13/04/17

Un pont de matière sombre relie les paires de galaxies


Dans le modèle standard décrivant la formation des grandes structures cosmiques, un réseau de filaments de matière noire doit connecter entre eux les halos de matière noire entourant les galaxies. Une étude statistique effectuée sur 23000 galaxies regroupées en paires vient de montrer, grâce à l'effet de "lentille gravitationnelle faible", l'existence de tels ponts de matière noire entre galaxies.
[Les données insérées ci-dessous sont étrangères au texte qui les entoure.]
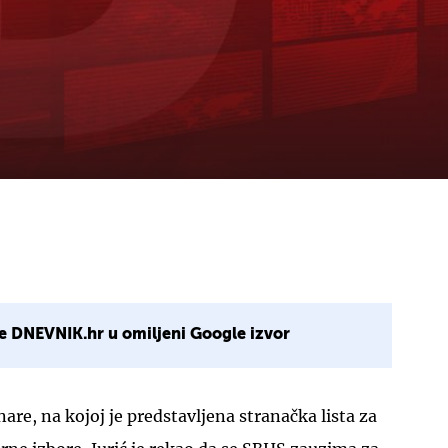
e DNEVNIK.hr u omiljeni Google izvor
are, na kojoj je predstavljena stranačka lista za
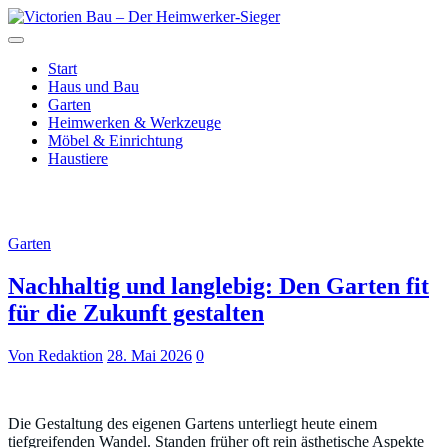
Zum
Inhalt
Just another WordPress site
springen
Victorien Bau – Der
Start
Haus und Bau
Heimwerker-Sieger
Garten
Heimwerken & Werkzeuge
Möbel & Einrichtung
Haustiere
Monat:
Mai 2026
Garten
Nachhaltig und langlebig: Den Garten fit
für die Zukunft gestalten
Von Redaktion
28. Mai 2026
0
Die Gestaltung des eigenen Gartens unterliegt heute einem
tiefgreifenden Wandel. Standen früher oft rein ästhetische Aspekte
Les galaxies étudiées sont des galaxies lumineuses rouges répertoriées dans les relevés du Sloan Digital Sky Survey (SDSS III) et du Baryon Oscillation Spectroscopic Survey (BOSS). Seth Epps et Mike Hudson (Université de Waterloo, Canada) ont mesuré l'effet de lentille gravitationnelle faible entourant des paires de galaxies espacées de quelques dizaines de millions d'années-lumière avec le télescope Canada-France-Hawaï (CFHT). Mais au lieu de regarder paire de galaxie par paire de galaxie, ils ont moyenné leurs observations de manière à obtenir une vue globale moyenne sur plusieurs milliers de galaxies. Les astronomes parviennent ainsi à produire une cartographie de la répartition type de la masse autour des paires de galaxies et voient apparaître avec une très grande signifiance statistique (5 sigmas) ce qui ressemble à un pont de matière invisible reliant les galaxies au sein d'une paire.
L'évaluation de la masse moyenne de ce pont de matière noire donne 1,6 1013 M (16000 milliards de masses solaires) pour une longueur de l'ordre de 10 Mpc (32 millions d'années-lumière) et une largeur de 3 Mpc (10 millions d'années-lumière). La masse moyenne de ce pont de matière noire est ainsi du même ordre de grandeur que la masse de chaque halo sombre des galaxies étudiées (1013 M). 
La formation de structures filamenteuses qui connectent entre elles des régions denses comme les galaxies est une prédiction de simulations numériques, qui sont devenues seulement récemment observables.
L'observation rapportée ici dans Monthly Notices of The Royal Astronomical Society est en accord raisonnable avec les prédictions du modèle. Ces résultats vont servir de base pour de futures études sur les filaments de matière sombre. Seth Epps et Mike Hudson ont en effet développé une méthode "simple" de moyennage d'un grand nombre d'observations, qui peut être appliquée à de nombreuses données de lentilles gravitationnelles, pourvu que l'on dispose par ailleurs des données des redshifts des groupes de galaxies étudiées (par spectroscopie). Les futurs grands relevés obtenus avec des télescopes terrestres ou par les missions Euclid ou WFIRST permettront de traquer plusieurs milliards de galaxies. Avec des techniques statistiques toujours plus raffinées, il deviendra possible à partir de ces données d'étudier plus en détails ces filaments invisibles, ainsi que leur caractéristique en fonction d'autres paramètres comme la masse des halos, leur séparation ou leur distance...

Référence

The weak-lensing masses of filaments between luminous red galaxies 
Seth D. Epps  Michael J. Hudson
Mon Not R Astron Soc (2017) 468 (3): 2605-2613.


Illustration 

Cartographie de la masse autour d'une paire de galaxies (les galaxies elles-mêmes sont en blanc), la masse invisible en rouge)  (S. Epps & M. Hudson / University of Waterloo)

3 commentaires :

Unknown a dit…

Bonjour, je ne dirais pas "effet de microlentille gravitationnelle" (en général réservé au lentillage par une petite source ponctuelle, p.ex. exoplanète ou MACHO), mais plutôt "effet de cisaillement gravitationnel". Cordialement, Yannick Copin.

Pascal a dit…

Vous avez raison, le terme de weak-lensing doit être traduit par "effet de lentille gravitationnelle faible" dont fait partie le cisaillement, par opposition aux classiques effets de lentille gravitationnelle forte, et ne doit pas être confondu avec celui de microlentille gravitationnelle réservé à des objets denses de faible masse.

Cordialement

Dr Eric Simon a dit…

Au temps pour moi! Merci pour vos remarques, "weak" n'est pas la même chose que "micro", j'en conviens. J'ai corrigé le texte.